Sept. 19 – The United States can help Mongolia to balance the pressure from two large authoritarian neighbors, Russia and China, American eminent political scientist, Francis Fukuyama writes in his blog “Mongolia, Mining, and Malfeasance.”
“The country needs support from outside powers and particularly from the United States,” said Fukuyama without going in details about how in particular the United States could help the Northern Asian democracy squeezed between its two massive neighbors.
The American professor and his colleagues Larry Diamond and Steve Krasner from Stanford’s Center on Democracy, Development, and the Rule of Law faculty (CDDRL) traveled to Mongolia at the invitation of President Elbegdorj to teach an abridged form of the Draper Hills Summer Fellows program to a group of young Mongolians under the auspices of the Mongolian Institute for Strategic Studies.

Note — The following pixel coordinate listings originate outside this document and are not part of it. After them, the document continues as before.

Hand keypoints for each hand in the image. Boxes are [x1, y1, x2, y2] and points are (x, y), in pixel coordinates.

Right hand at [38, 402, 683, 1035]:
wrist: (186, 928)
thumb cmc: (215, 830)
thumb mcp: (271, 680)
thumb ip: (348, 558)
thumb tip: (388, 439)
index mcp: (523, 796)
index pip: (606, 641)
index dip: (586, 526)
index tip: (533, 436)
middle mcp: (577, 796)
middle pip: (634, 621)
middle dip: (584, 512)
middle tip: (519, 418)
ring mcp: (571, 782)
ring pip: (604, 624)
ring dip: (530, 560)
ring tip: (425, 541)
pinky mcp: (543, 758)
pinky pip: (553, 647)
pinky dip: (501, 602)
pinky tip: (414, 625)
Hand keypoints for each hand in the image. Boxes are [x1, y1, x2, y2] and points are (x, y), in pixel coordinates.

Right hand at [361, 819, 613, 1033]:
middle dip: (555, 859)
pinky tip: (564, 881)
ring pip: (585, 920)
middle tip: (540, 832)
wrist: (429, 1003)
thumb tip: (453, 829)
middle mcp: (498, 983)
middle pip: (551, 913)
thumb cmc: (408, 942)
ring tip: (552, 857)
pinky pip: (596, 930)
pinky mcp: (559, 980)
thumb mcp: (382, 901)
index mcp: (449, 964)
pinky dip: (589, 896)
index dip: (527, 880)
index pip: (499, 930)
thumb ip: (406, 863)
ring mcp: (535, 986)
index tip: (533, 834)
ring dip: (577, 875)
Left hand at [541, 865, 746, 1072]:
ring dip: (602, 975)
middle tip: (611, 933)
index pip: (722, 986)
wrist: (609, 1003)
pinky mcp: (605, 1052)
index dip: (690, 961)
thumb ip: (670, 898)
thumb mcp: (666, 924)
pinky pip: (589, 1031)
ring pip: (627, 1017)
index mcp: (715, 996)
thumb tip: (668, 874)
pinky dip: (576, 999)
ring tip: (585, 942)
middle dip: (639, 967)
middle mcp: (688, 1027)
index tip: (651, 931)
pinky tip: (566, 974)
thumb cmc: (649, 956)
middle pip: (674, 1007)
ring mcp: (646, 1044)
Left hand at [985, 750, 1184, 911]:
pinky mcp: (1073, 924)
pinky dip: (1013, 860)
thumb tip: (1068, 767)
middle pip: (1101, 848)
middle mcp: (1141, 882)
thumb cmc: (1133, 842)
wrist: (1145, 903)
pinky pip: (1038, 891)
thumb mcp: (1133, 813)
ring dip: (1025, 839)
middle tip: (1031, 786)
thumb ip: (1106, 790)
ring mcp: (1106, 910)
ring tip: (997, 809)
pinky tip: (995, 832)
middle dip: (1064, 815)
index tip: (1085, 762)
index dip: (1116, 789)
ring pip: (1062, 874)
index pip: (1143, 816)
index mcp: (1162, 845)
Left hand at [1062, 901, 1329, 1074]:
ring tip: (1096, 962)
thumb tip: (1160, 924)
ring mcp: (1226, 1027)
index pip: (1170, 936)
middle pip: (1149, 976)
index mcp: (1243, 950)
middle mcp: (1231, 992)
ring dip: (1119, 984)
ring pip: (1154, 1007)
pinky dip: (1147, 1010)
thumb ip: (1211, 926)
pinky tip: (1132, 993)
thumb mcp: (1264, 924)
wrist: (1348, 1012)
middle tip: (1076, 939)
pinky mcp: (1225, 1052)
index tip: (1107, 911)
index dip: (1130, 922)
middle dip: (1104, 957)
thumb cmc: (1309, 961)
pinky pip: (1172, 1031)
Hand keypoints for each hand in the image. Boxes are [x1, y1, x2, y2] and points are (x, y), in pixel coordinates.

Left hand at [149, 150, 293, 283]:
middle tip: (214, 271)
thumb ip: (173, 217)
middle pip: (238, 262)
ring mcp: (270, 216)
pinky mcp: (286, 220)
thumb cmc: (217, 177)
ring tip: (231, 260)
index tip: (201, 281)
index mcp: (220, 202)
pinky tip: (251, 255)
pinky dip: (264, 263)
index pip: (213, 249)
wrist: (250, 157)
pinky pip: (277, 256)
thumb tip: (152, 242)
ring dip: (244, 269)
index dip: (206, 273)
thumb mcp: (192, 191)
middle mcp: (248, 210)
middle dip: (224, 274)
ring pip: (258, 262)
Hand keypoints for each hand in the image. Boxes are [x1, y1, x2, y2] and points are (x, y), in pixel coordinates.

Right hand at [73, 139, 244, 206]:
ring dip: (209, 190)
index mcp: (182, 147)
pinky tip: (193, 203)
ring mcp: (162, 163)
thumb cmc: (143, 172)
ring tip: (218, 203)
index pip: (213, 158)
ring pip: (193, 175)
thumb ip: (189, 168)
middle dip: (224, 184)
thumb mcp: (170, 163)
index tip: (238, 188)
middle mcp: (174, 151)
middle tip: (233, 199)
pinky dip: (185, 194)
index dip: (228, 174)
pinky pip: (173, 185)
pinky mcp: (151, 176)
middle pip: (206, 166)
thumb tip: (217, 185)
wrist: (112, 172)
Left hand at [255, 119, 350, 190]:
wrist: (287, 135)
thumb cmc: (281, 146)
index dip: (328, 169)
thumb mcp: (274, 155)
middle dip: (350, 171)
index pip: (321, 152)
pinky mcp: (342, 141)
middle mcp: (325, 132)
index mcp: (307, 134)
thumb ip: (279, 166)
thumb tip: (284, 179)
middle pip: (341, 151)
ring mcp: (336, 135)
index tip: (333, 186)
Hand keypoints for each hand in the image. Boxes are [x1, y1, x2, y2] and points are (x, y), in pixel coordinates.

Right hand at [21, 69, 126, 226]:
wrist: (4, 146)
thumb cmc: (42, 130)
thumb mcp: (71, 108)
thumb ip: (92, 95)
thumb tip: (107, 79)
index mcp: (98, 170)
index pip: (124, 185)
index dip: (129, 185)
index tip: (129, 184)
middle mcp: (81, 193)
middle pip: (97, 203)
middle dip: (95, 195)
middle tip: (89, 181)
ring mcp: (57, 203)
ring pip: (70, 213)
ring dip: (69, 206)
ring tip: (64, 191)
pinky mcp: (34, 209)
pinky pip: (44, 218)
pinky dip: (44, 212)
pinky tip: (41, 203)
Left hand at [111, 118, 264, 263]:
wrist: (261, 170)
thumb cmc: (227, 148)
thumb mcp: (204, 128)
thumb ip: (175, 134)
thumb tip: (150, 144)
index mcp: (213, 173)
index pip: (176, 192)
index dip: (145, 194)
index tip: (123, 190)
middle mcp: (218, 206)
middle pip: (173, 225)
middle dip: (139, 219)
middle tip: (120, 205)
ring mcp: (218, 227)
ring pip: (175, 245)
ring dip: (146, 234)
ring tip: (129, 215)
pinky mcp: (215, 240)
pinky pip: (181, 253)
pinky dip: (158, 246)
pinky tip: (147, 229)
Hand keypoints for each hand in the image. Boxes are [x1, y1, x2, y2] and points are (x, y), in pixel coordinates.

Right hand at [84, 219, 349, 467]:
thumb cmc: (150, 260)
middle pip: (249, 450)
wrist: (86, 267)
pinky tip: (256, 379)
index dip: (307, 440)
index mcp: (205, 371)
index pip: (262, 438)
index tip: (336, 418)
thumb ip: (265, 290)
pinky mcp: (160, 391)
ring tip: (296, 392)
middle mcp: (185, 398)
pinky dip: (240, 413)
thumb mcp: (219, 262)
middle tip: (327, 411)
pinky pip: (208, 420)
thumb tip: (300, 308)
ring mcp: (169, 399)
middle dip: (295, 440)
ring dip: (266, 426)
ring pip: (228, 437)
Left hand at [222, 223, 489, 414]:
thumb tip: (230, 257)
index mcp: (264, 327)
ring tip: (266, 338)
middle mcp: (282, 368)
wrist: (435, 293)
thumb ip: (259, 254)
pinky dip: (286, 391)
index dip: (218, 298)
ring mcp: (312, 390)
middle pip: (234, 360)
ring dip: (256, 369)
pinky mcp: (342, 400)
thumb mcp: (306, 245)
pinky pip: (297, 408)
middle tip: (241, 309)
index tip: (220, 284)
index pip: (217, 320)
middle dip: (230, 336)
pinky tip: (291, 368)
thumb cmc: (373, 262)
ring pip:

The connection to CDDRL came about as a result of Mongolia’s position as chair this year of the Community of Democracies, an intergovernmental organization focused on strengthening and deepening democratic norms and practices worldwide.
After visiting Mongolia and Myanmar one after another, Fukuyama found these two countries to have a lot in common: they border China and much of their recent foreign policy has been driven by a desire to get out from under Chinese domination.
“It’s not fun to live with a neighbor like that,” writes Fukuyama.
But when your country has just about “everything the world, and in particular, its neighbor China, needs,” including coal, copper, uranium, gold, rare earths, and the like, you will be interested in having a good economic relations.
Mongolia recently became to be the fastest growing economy in the world, registering over 17 percent growth in 2011, largely driven by mining. Mining, writes Fukuyama, “poses a huge problem of corruption and other ills associated with the resource curse.”
At the same time, the American politologist remarks that among “all former Communist states, Mongolia has been by far the most successful as a democracy outside of European countries like the Baltic states, Poland, or the Czech Republic; unlike the Central Asian –“stans” it has maintained a competitive multiparty electoral democracy since the Russian withdrawal in the early 1990s.”
Talking about the controversy surrounding the arrest and conviction of the country’s former President Enkhbayar on corruption charges, Fukuyama says that it is important to put this issue in context.
“Since South Korea’s democratic transition, Korean presidents have launched politicized investigations of rivals on corruption charges. It’s a terrible practice to get into, but it also doesn’t mean that Korean democracy is failing or non-existent,” he writes, adding that “Judicial independence is something that needs to be built over time; if the system needs work, this should not detract from the country’s nonetheless impressive record of democratic institution-building over the past 20 years.”
The next meeting of the Community of Democracies, the Governing Council of which consists of 25 members, including the United States, India, Finland, South Korea, Sweden, Poland and many others, will be held in Ulaanbaatar in April of 2013.